In questa prospettiva, con conseguente correzione della motivazione, devono essere inquadrati i rilievi della Corte di appello sulla comunicazione effettuata dal P. e sulla condotta successivamente tenuta dalla banca.

Con il quinto motivo si deducono la violazione e la falsa applicazione dell’art. 2787 c.c., lamentando che erroneamente la sentenza impugnata aveva ritenuto che l’atto costitutivo del pegno non avesse individuato il credito garantito, che, viceversa, era individuato con l’esatta indicazione, per tipologia ed ammontare, delle linee di credito garantite, considerato anche che il credito garantito traeva origine esclusivamente dal rapporto di affidamento, mentre il rapporto di conto corrente rappresentava soltanto lo strumento e la modalità concreta per l’utilizzo della concessa linea di credito.

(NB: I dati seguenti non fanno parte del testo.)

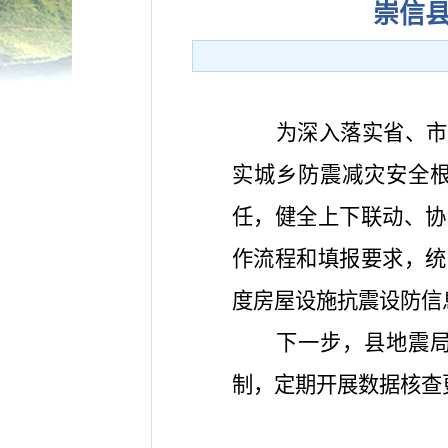
崇信
为深入落实省、市
实城乡防震减灾安全
任，健全上下联动、协
作流程和填报要求，统
度房屋设施抗震设防信
下一步，县地震
制，定期开展数据核查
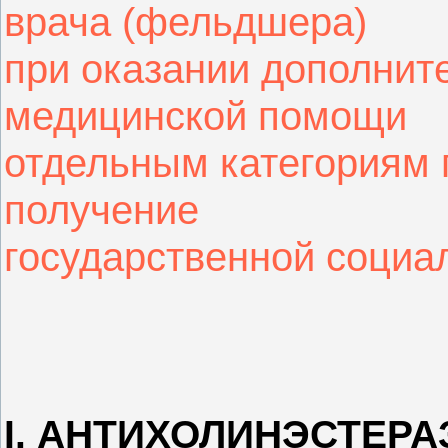
врача (фельдшера)
при оказании дополнит
медицинской помощи
отдельным категориям 
получение
государственной соци
I. АНТИХОЛИНЭСТЕР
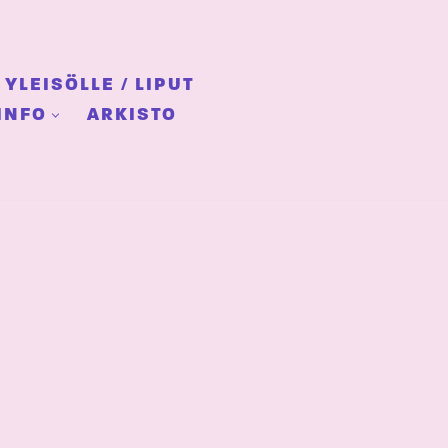
YLEISÖLLE / LIPUT
INFO
ARKISTO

Con il sesto motivo si ripropongono sotto il profilo del vizio di motivazione le censure già proposte con il quinto motivo.

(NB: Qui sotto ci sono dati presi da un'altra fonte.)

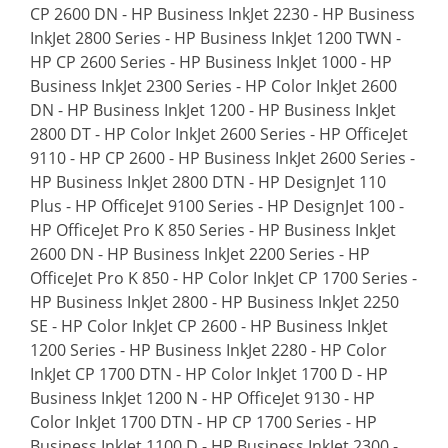
CP 2600 DN - HP Business InkJet 2230 - HP Business
InkJet 2800 Series - HP Business InkJet 1200 TWN -
HP CP 2600 Series - HP Business InkJet 1000 - HP
Business InkJet 2300 Series - HP Color InkJet 2600
DN - HP Business InkJet 1200 - HP Business InkJet
2800 DT - HP Color InkJet 2600 Series - HP OfficeJet
9110 - HP CP 2600 - HP Business InkJet 2600 Series -
HP Business InkJet 2800 DTN - HP DesignJet 110
Plus - HP OfficeJet 9100 Series - HP DesignJet 100 -
HP OfficeJet Pro K 850 Series - HP Business InkJet
2600 DN - HP Business InkJet 2200 Series - HP
OfficeJet Pro K 850 - HP Color InkJet CP 1700 Series -
HP Business InkJet 2800 - HP Business InkJet 2250
SE - HP Color InkJet CP 2600 - HP Business InkJet
1200 Series - HP Business InkJet 2280 - HP Color
InkJet CP 1700 DTN - HP Color InkJet 1700 D - HP
Business InkJet 1200 N - HP OfficeJet 9130 - HP
Color InkJet 1700 DTN - HP CP 1700 Series - HP
Business InkJet 1100 D - HP Business InkJet 2300 -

Il quinto motivo è fondato. In proposito, si deve premettere che, la Corte territoriale ha esattamente interpretato la portata del terzo comma dell’art. 2787 c.c., alla stregua della giurisprudenza di questa Corte, affermando che “affinché il credito garantito possa ritenersi sufficientemente indicato, non occorre che esso venga specificato, nella scrittura costitutiva di pegno, in tutti i suoi elementi oggettivi, bastando che la scrittura medesima contenga elementi idonei a consentirne l’identificazione (cfr., e plurimis, Cass. 12 luglio 1991, n. 7794)”. La Corte territoriale ha anche ricostruito, senza che sul punto siano state sollevate obiezioni, la portata della pattuizione nel senso che, come dalla stessa risultava testualmente, la garanzia reale era stata concessa “in relazione alla linea di credito di L. 210.000.000 utilizzabile per 10.000.000 Scop. di c/c e 200.000.000 Anticipo su effetti e/o ricevute scadenza Revoca”. In tale situazione, tuttavia, la sentenza impugnata è incorsa in una falsa applicazione dell’art. 2787, terzo comma, affermando che i suddetti elementi non consentivano l’individuazione del credito garantito. Il vizio di falsa applicazione di legge – che riguarda il momento in cui si applica la norma al caso concreto, dopo avere individuata ed esattamente interpretata la prima e dopo avere ricostruito esattamente il secondo nei suoi elementi di fatto – ricorre quando in relazione alla fattispecie concreta si traggono dalla norma conseguenze giuridiche che contraddicono la sua pur corretta interpretazione (cfr. Cass. 26 settembre 2005, n. 18782; Cass. 25 maggio 1987, n. 4698). Nella specie, il rapporto dal quale derivava il credito garantito era specificamente individuato a nulla rilevando l’omessa menzione del rapporto di conto corrente sul quale i risultati dell’apertura di credito erano destinati a confluire. Invero, la circostanza che le operazioni connesse ad un contratto di apertura di credito vengano eseguite in conto corrente non priva i due contratti della loro autonomia (Cass. 13 aprile 2006, n. 8711). Ne consegue che l’indicazione del credito complessivamente concesso e delle modalità (scoperto di conto corrente e anticipo su effetti e/o ricevute) nelle quali lo stesso poteva essere usufruito integravano gli estremi richiesti dall’art. 2787 cit..

Il sesto motivo resta assorbito.

P.Q.M.

accoglie il quinto motivo del ricorso e dichiara assorbito il sesto; rigetta gli altri motivi; cassa la sentenza impugnata e rinvia, anche per le spese del giudizio di cassazione, alla Corte di appello di Bologna in diversa composizione.